YOUR TASK. Write out all of the data without omission, exactly as shown.

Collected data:
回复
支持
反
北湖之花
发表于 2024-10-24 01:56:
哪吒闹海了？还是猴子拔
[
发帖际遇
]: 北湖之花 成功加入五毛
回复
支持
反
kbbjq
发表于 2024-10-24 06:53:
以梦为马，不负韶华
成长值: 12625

YOUR SOLUTION.
回复
支持
反
北湖之花
发表于 2024-10-24 01:56:
哪吒闹海了？还是猴子拔
[
发帖际遇
]: 北湖之花 成功加入五毛
回复
支持
反
kbbjq
发表于 2024-10-24 06:53:
以梦为马，不负韶华
成长值: 12625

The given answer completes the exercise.